:: Your objective ::
A bare number is the only acceptable answer: how many lines of these entries include "которая"?

Records from a collection
┌──

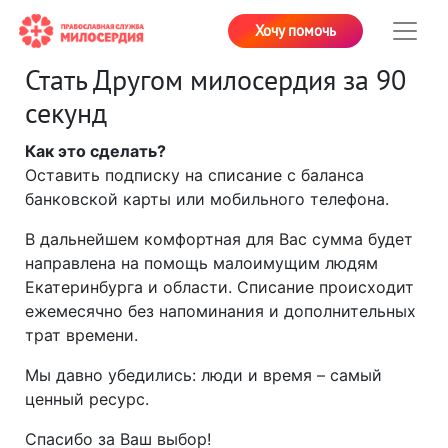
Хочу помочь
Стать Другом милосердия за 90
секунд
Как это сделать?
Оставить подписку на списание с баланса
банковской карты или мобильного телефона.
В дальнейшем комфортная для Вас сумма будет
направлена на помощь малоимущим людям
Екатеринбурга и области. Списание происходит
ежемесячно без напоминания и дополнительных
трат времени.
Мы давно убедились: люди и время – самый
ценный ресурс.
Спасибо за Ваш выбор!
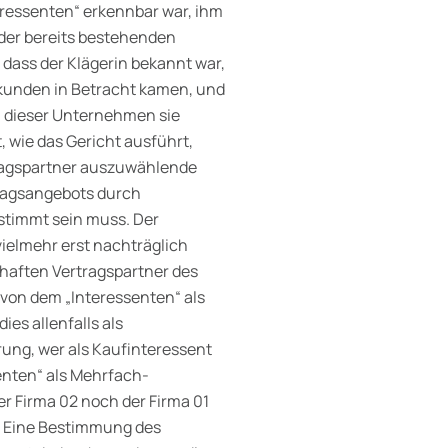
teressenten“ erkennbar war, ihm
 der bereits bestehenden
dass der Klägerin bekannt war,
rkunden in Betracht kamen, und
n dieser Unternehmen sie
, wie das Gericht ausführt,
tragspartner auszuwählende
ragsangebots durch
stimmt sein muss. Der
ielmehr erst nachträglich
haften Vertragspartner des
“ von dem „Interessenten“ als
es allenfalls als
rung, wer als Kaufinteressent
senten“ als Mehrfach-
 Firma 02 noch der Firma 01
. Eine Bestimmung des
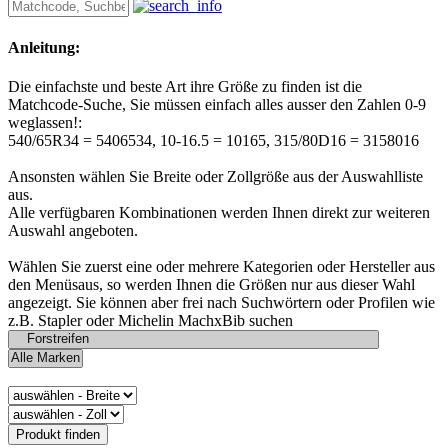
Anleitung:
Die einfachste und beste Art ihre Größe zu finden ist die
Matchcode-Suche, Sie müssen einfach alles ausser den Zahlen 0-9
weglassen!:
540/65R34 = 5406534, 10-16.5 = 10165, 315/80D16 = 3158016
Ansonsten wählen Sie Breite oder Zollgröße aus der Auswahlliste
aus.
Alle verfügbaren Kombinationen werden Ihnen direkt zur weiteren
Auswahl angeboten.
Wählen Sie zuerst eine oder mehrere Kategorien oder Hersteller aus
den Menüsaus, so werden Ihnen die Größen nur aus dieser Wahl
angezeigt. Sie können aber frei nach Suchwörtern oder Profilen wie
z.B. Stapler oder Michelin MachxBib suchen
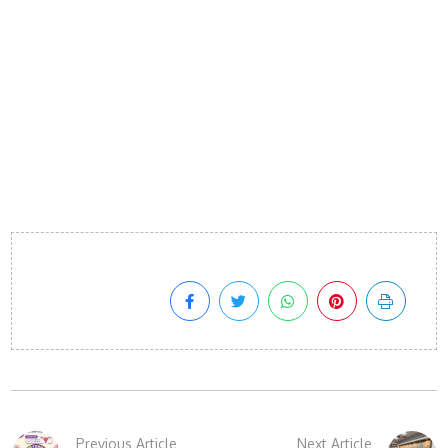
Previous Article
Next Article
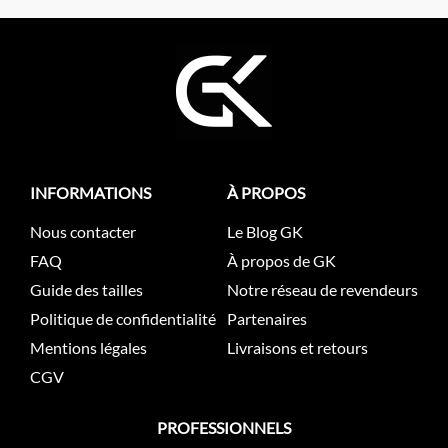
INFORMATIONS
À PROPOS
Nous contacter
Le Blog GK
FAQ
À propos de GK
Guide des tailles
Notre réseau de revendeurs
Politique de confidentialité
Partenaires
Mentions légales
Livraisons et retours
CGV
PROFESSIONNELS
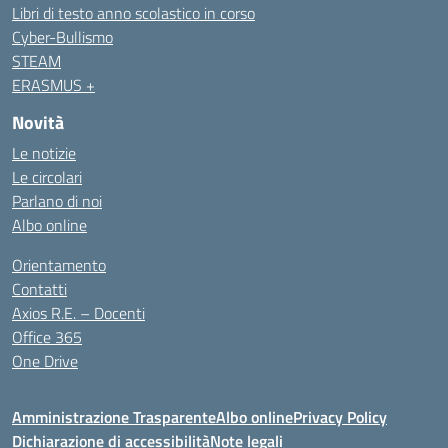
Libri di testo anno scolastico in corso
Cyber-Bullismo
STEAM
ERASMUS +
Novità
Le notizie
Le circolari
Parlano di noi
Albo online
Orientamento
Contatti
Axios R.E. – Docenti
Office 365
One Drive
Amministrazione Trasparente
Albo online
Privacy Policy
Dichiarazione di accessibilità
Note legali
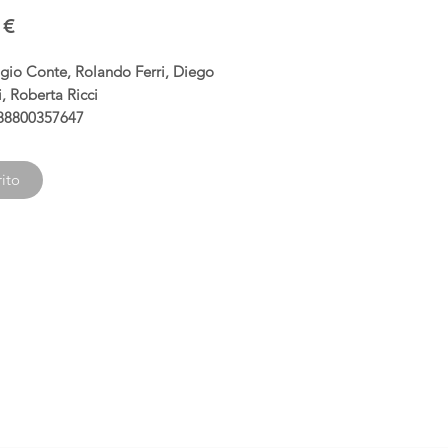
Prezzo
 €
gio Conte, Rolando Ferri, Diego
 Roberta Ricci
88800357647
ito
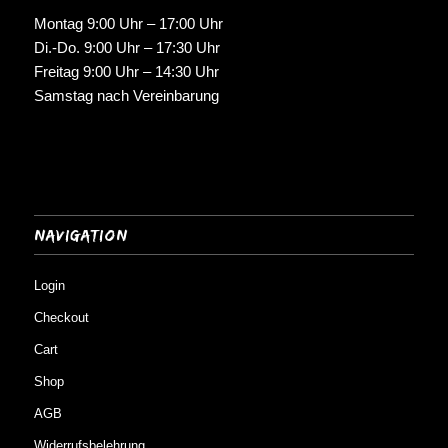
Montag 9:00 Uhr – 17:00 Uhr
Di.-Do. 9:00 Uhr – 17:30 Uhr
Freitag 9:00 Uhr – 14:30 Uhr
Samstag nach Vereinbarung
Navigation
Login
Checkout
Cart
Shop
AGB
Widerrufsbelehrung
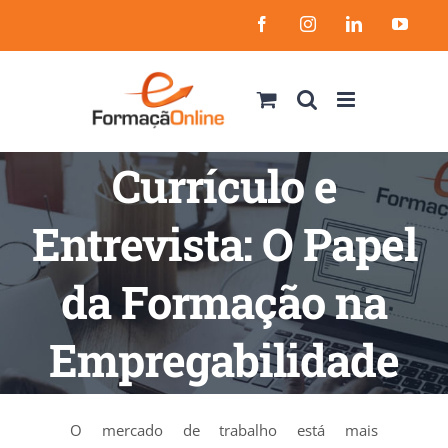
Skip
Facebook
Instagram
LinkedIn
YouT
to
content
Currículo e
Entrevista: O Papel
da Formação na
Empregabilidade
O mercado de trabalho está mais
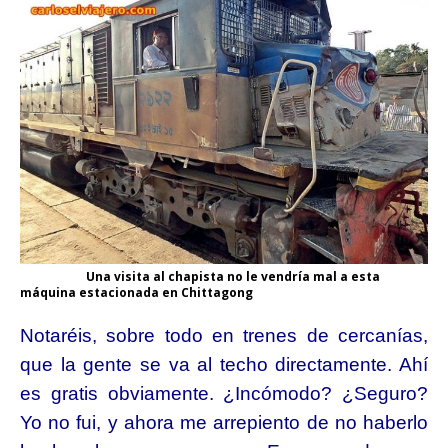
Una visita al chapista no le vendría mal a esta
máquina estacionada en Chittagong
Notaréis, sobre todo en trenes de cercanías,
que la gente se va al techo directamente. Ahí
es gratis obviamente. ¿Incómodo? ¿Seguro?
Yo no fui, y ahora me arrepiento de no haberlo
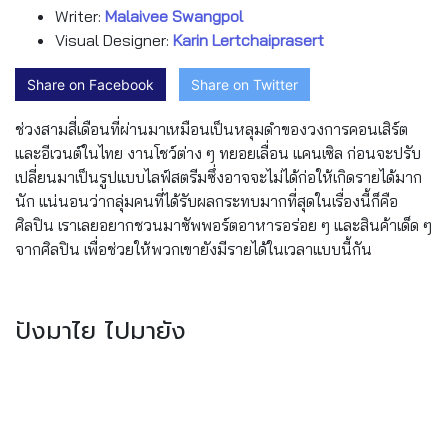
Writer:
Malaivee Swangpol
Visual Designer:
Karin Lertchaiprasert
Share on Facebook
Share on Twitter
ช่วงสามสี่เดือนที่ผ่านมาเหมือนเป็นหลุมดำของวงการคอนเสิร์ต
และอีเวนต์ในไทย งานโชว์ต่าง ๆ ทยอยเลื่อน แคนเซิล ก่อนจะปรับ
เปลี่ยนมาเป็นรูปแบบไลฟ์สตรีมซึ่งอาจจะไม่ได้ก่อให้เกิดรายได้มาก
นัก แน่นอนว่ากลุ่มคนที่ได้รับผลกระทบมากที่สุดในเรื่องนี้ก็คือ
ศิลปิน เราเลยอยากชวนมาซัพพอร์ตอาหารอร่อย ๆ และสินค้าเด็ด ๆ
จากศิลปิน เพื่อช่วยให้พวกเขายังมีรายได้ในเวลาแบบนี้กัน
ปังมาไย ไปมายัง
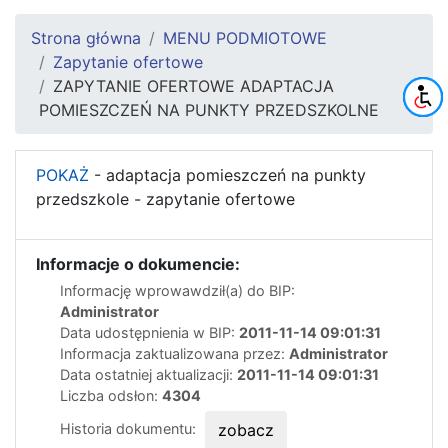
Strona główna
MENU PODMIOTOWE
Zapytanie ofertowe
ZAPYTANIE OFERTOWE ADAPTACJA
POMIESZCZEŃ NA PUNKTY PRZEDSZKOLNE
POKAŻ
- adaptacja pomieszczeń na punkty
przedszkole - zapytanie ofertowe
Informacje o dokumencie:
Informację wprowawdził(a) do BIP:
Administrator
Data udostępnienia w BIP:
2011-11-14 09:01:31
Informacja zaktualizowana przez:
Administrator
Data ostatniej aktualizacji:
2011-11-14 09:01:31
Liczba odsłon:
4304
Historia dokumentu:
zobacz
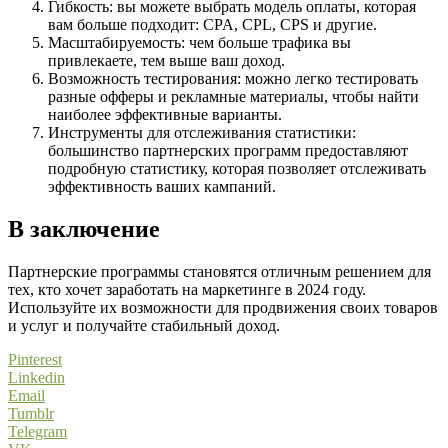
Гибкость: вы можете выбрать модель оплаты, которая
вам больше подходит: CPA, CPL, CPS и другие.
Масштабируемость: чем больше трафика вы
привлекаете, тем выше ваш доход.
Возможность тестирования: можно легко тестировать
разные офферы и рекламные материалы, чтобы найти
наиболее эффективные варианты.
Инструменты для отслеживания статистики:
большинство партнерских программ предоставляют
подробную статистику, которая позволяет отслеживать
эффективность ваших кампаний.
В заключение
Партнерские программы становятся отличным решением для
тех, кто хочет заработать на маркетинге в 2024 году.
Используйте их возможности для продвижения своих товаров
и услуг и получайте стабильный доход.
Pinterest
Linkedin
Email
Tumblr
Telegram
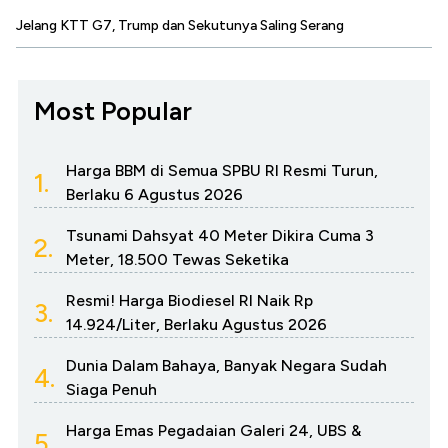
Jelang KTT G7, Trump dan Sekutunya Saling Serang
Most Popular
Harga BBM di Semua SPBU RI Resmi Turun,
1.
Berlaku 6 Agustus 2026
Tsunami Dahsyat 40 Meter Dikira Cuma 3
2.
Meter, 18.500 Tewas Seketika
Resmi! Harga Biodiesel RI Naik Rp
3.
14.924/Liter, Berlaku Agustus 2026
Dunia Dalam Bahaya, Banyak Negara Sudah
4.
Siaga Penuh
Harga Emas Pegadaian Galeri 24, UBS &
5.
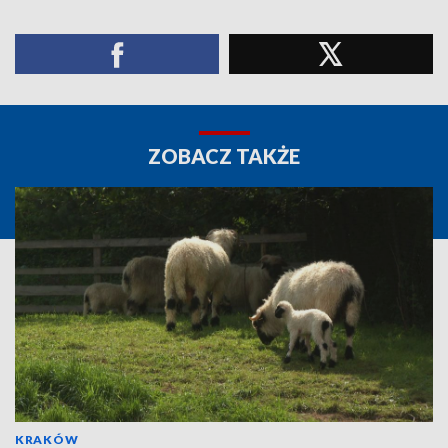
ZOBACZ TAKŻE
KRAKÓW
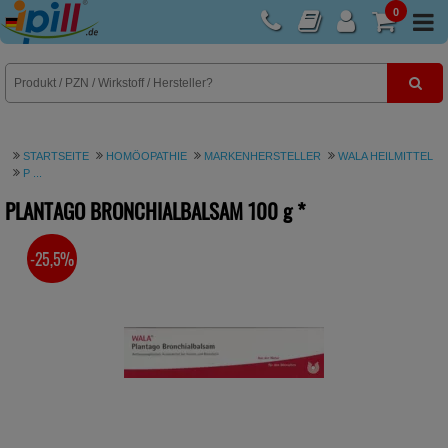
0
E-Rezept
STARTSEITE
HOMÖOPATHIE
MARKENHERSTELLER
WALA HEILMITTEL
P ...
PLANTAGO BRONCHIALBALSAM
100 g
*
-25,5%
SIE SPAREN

└──

:: Completed exercise ::
2